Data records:
....................

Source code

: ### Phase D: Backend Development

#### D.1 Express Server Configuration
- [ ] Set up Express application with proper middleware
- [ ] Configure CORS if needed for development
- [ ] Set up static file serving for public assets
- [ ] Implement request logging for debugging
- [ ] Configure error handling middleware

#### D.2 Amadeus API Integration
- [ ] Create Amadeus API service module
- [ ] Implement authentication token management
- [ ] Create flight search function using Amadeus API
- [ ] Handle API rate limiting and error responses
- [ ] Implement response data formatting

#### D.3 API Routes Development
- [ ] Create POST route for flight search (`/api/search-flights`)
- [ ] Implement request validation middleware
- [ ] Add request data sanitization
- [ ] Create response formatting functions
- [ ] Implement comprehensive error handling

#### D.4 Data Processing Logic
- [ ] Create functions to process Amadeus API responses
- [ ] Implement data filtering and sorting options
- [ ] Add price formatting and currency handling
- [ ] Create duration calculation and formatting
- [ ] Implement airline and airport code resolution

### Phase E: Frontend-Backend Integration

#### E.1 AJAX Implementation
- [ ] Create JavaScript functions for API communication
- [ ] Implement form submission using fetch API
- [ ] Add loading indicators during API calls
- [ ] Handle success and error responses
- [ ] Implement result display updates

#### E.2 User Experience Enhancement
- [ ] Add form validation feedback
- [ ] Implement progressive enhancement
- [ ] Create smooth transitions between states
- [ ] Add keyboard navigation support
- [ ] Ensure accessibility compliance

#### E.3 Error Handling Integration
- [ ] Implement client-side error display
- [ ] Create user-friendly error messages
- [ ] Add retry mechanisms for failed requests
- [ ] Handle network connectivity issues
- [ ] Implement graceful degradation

....................

> [Task goal]
Please show every line of the items above that contains the string "Handle".

> [Solution to this problem]
- [ ] Handle API rate limiting and error responses
- [ ] Handle success and error responses
- [ ] Handle network connectivity issues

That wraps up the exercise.